The European Patent Office (EPO) has recently ended its 13 year battle over a patent application from the Wisconsin Alumni Research Foundation (WARF) and the Wisconsin University stem cell researcher, James Thomson. The patent application in question describes a method to derive embryonic stem cell cultures from primates, including humans. The Enlarged Board of Appeal of the EPO has finally rejected the patent application because, under European law, it is impossible "to grant a patent for an invention which necessarily involves the use and destruction of human embryos." Patents on the use of human embryos for industrial and commercial purposes are prohibited by the European Patent Convention and the WARF/ Thomson patent would have affected the usage of some of the most common embryonic stem cell lines.

WARF expressed its disappointment at the EPO' s decision and is currently considering its options. However, the EPO ruling does not affect WARF's patent rights in the United States.

"Academic research with human embryonic stem cell lines is hardly affected by the EPO' s decision," said German stem cell expert and neuropathologist, Oliver Brüstle, from the University of Bonn. But he told Lab Times that: "Biotech companies in Europe might profit from the EPO's decision because they can use human embryonic stem cell lines in research and development without any obligation to pay royalties. On the other hand, the field needs patents which also cover processes involving embryonic stem cells to drive translational medical development." The stem cell community especially fears that other pending patents involving human embryonic stem cells could be affected by the EPO' s ruling (read more here).
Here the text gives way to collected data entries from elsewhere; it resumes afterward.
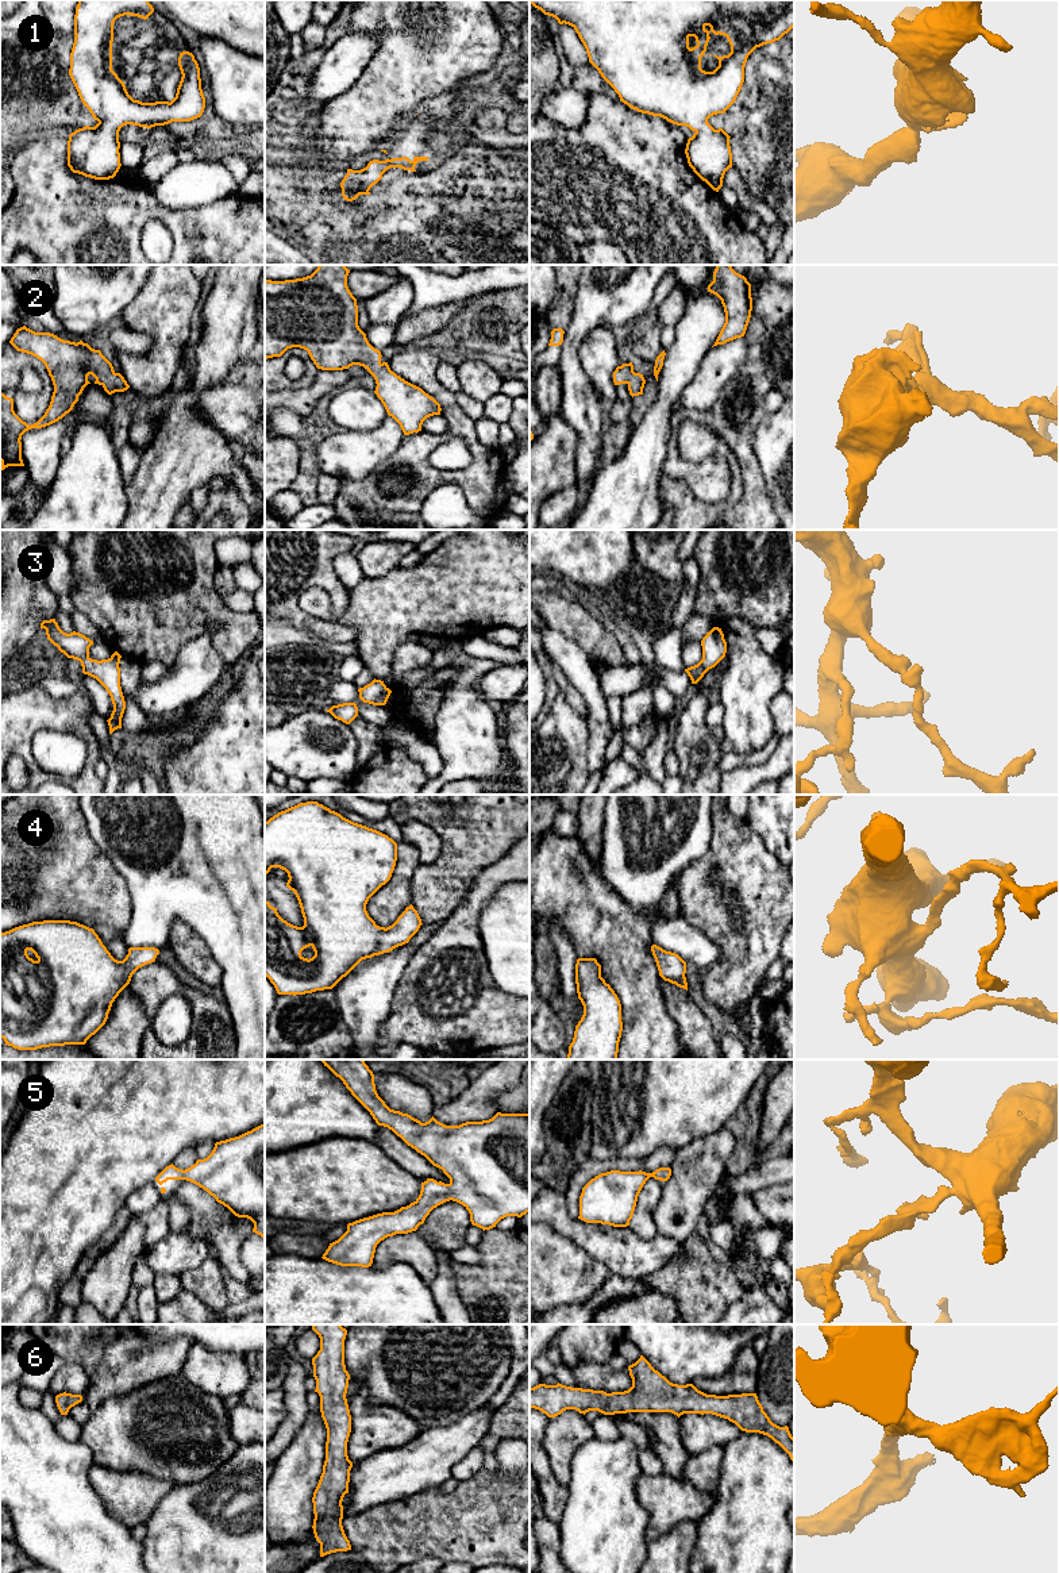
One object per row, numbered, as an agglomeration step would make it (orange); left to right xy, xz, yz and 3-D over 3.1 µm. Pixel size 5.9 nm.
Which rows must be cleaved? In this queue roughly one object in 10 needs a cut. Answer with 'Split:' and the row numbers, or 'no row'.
Split: no row

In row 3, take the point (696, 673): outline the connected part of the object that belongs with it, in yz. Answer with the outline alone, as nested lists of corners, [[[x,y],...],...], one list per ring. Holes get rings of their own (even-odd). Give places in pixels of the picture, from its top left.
[[[713,627],[706,632],[701,641],[701,646],[702,659],[697,665],[685,669],[692,684],[697,684],[709,669],[715,668],[725,657],[727,642],[721,628]]]

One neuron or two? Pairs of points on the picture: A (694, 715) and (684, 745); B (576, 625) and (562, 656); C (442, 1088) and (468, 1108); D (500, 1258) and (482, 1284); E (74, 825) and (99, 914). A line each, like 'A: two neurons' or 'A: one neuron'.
A: one neuron
B: two neurons
C: two neurons
D: one neuron
E: one neuron

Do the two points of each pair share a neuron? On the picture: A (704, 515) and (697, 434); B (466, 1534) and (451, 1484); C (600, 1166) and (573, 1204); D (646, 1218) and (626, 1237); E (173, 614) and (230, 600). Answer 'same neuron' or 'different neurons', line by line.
A: same neuron
B: different neurons
C: same neuron
D: different neurons
E: different neurons

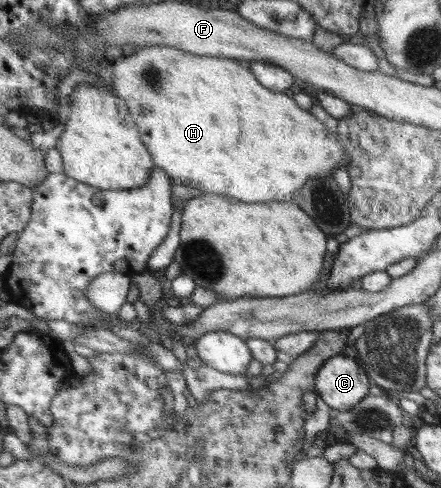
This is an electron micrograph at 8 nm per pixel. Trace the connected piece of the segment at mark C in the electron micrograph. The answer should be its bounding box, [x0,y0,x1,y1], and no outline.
[314,358,371,411]

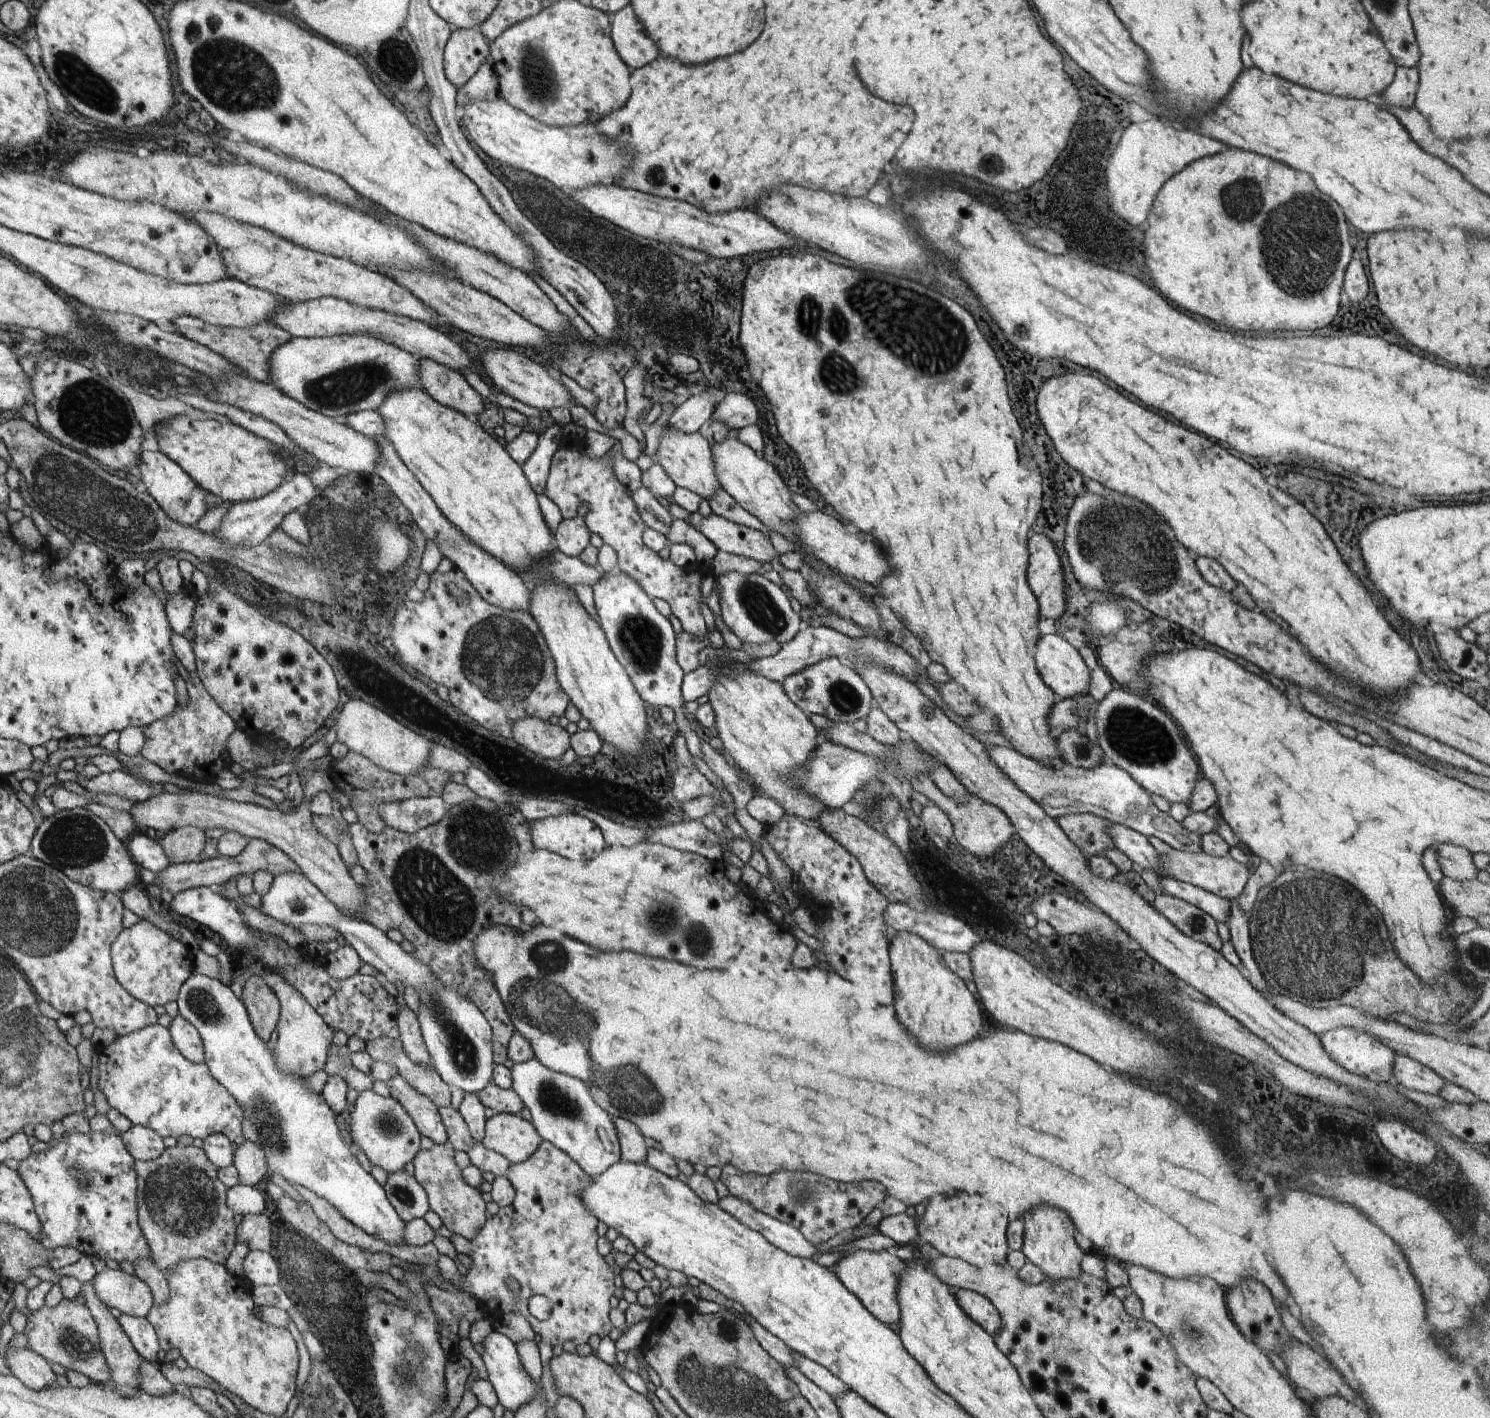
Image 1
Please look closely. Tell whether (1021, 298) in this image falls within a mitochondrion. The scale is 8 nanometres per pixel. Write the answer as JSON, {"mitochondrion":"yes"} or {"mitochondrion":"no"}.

In November, two other long-lasting patent battles were finally decided. The EPO's Technical Board of Appeal decided to maintain limited versions of patents for genetic testing of the BRCA1 gene by the University of Utah Research Foundation and 'the United States of America'. One of these patents covers the diagnosis of frame-shift mutations in the BRCA1 gene, the other relates to the diagnosis of a specific BRCA1 mutation. Such mutations are associated with an increased risk of breast and ovarian cancer.

The European Society of Human Genetics has complained that patent examination by the EPO takes too long. This creates a legal uncertainty in the interim phase and diagnostic services may already be well established by the time a final patent decision is issued.

Genetic analyses of the BRCA1 gene have been performed in Europe since the early 1990s. Are the patent owners now entitled to collect royalties?